[Rendered chart images]

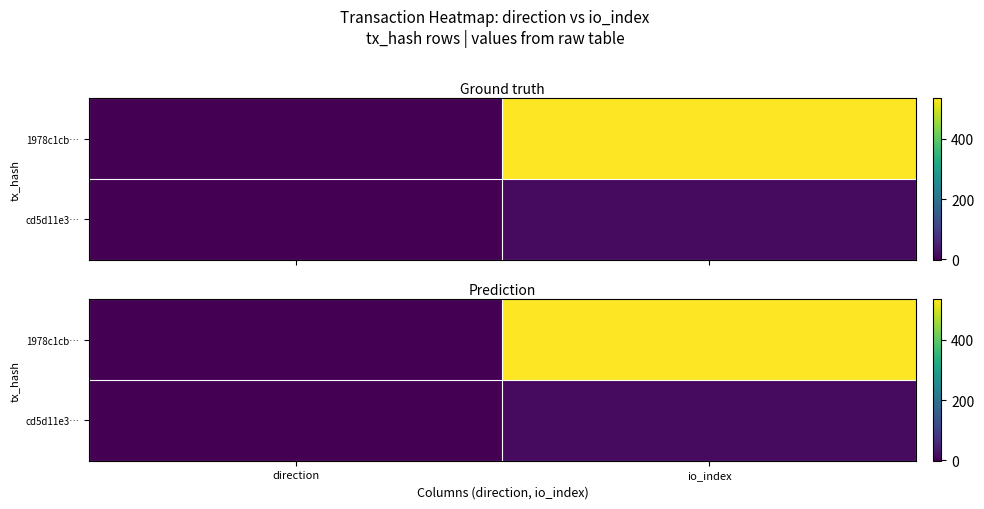

The cd5d11e3… series shows 0 at direction. True or false?

False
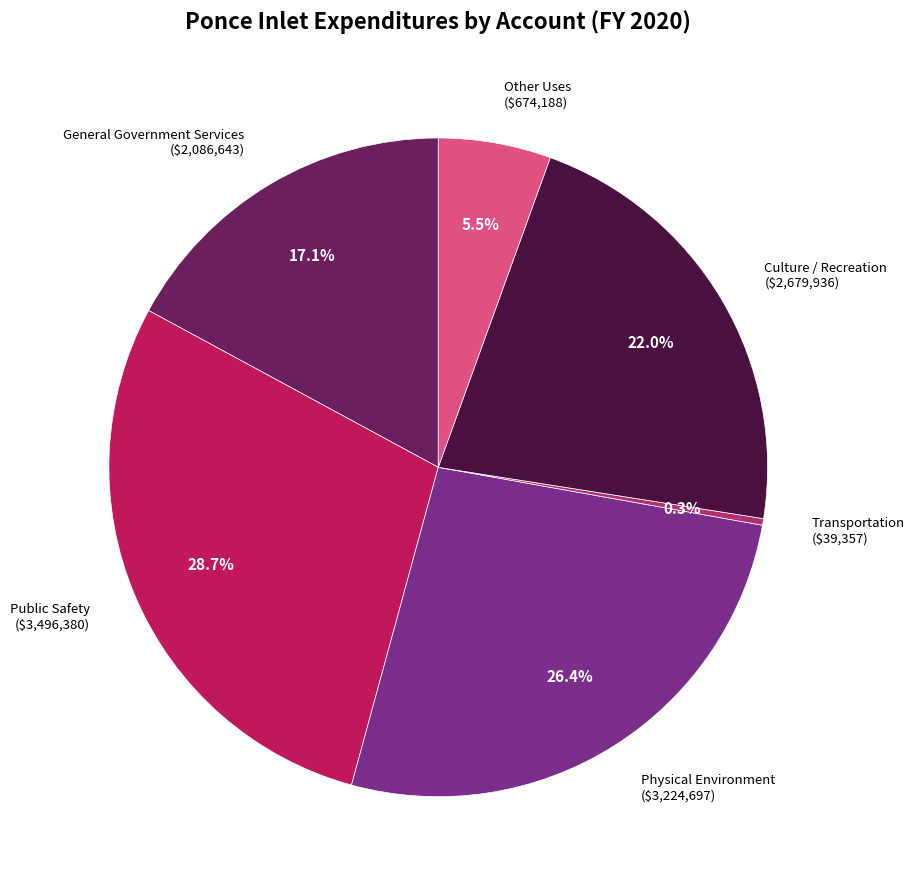

How many segments does this pie chart have?

6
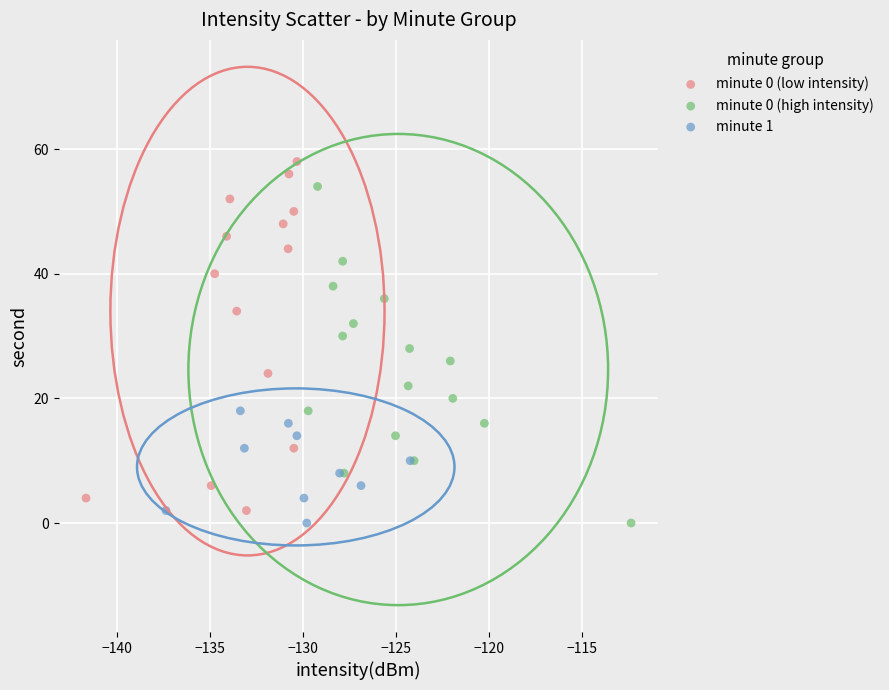

Which series reaches the maximum Y coordinate?

minute 0 (low intensity)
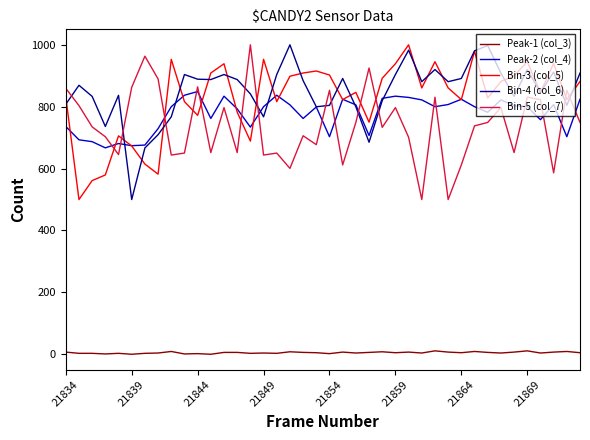

In Bin-4 (col_6), how many points are higher than both neighbors (excluding endpoints)?

11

§ Exercise prompt: Repeat every text line of the material above without any change, leaving out the pictures.

§ Finished exercise:
The cd5d11e3… series shows 0 at direction. True or false?

False

How many segments does this pie chart have?

6

Which series reaches the maximum Y coordinate?

minute 0 (low intensity)

In Bin-4 (col_6), how many points are higher than both neighbors (excluding endpoints)?

11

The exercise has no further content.